An independent, transparent LLM benchmark with one job: for each step of an LLM-backed pipeline, show the cheapest model that’s actually good enough — not the best model by default.

It runs on a premise most leaderboards ignore: production tasks have a quality threshold, not a maximum. Once a model clears the bar, extra capability is headroom you pay for and never use.
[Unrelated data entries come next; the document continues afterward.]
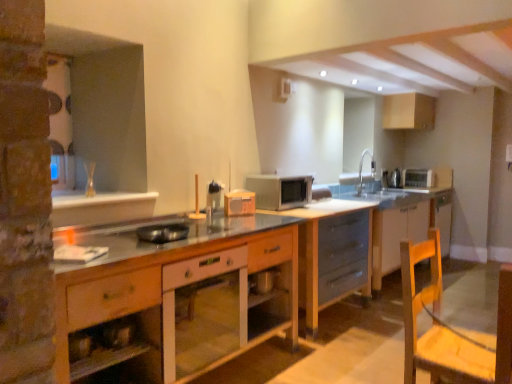
Question: Can you confirm if wooden swivel chair at lower right is thinner than white matte exhaust hood at upper center?

Choices:
 (A) no
 (B) yes

Answer: (A)

Question: Is wooden swivel chair at lower right aimed at white matte exhaust hood at upper center?

Choices:
 (A) yes
 (B) no

Answer: (B)

Question: Can you confirm if wooden swivel chair at lower right is bigger than white matte exhaust hood at upper center?

Choices:
 (A) no
 (B) yes

Answer: (B)

Question: Is wooden swivel chair at lower right directly adjacent to white matte exhaust hood at upper center?

Choices:
 (A) no
 (B) yes

Answer: (A)

Question: Considering the relative sizes of wooden swivel chair at lower right and white matte exhaust hood at upper center in the image provided, is wooden swivel chair at lower right taller than white matte exhaust hood at upper center?

Choices:
 (A) yes
 (B) no

Answer: (A)

Question: Would you say white matte exhaust hood at upper center is part of wooden swivel chair at lower right's contents?

Choices:
 (A) no
 (B) yes

Answer: (A)

Question: Can you confirm if matte gray cabinet at center, marked as the second cabinetry in a back-to-front arrangement, is wider than metallic silver pan at center, which is the fourth appliance from back to front?

Choices:
 (A) no
 (B) yes

Answer: (B)

Question: Can you see matte gray cabinet at center, marked as the second cabinetry in a back-to-front arrangement, touching metallic silver pan at center, the first appliance from the left?

Choices:
 (A) yes
 (B) no

Answer: (B)

Question: Is matte gray cabinet at center, marked as the second cabinetry in a back-to-front arrangement, at the right side of metallic silver pan at center, acting as the fourth appliance starting from the right?

Choices:
 (A) no
 (B) yes

Answer: (B)

Question: Is matte gray cabinet at center, which is counted as the third cabinetry, starting from the front, aimed at metallic silver pan at center, the 1th appliance positioned from the front?

Choices:
 (A) yes
 (B) no

Answer: (B)

Question: From the image's perspective, is matte gray cabinet at center, marked as the second cabinetry in a back-to-front arrangement, on top of metallic silver pan at center, the 1th appliance positioned from the front?

Choices:
 (A) yes
 (B) no

Answer: (B)

Question: Does matte gray cabinet at center, the 2th cabinetry when ordered from right to left, have a lesser width compared to metallic silver pan at center, the 1th appliance positioned from the front?

Choices:
 (A) no
 (B) yes

Answer: (A)

Question: From the image's perspective, would you say wooden cabinet at center, the first cabinetry viewed from the front, is shown under silver metallic toaster at upper right, which appears as the 4th appliance when viewed from the left?

Choices:
 (A) no
 (B) yes

Answer: (B)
So instead of ranking models head-to-head in aggregate, we score them per capability and rank the qualifiers by cost.

Every score here is derived from real production workloads — the financial-analysis pipeline run by KAPUALabs LLC through DTP. Not synthetic test sets, not customer data, not self-reported model numbers.

How it works (the short version)

Each task’s input goes to every candidate model in parallel.
A panel of LLM judges grades every output; scores are normalized per-judge, so a strict judge doesn’t sink the models it rates.
A score is only published once enough judges agree to trust it (confidence-gated). Anything we’re unsure about stays hidden.
Among models that clear your quality bar, rows sort by cost ascending.
The default “good enough” threshold is recomputed weekly from where the savings actually are.

Full mechanics — quality score, confidence bands, the slider, the cost math — live on the methodology page.

Reproducibility

The system and user prompt templates for every capability are published on its task page (the “Prompt templates” section).
Evaluation rubrics are listed on each task page.
One curated example input/output pair per capability.
Snapshots are immutable; the JSON payload that drives the site is committed to git on every publish.

Prompt + rubric + model + typical input shape is everything you need to reproduce a given score.

Cadence

Weekly snapshots, Monday mornings — plus ad-hoc snapshots when a new best-in-class model lands. The public site shows the most recent five in the changelog; full history lives in our backend. A writeup of each snapshot goes out in the journal — subscribe by email.

Who runs it

KAPUALabs LLC, alongside nova.kapualabs.com, where the source workloads originate. Questions, corrections, disagreements: bench@kapualabs.com.

Legal

Independent benchmarking. Results are derived from KAPUALabs LLC’s own production workloads, not from customer data. Each model links to its provider’s terms of service.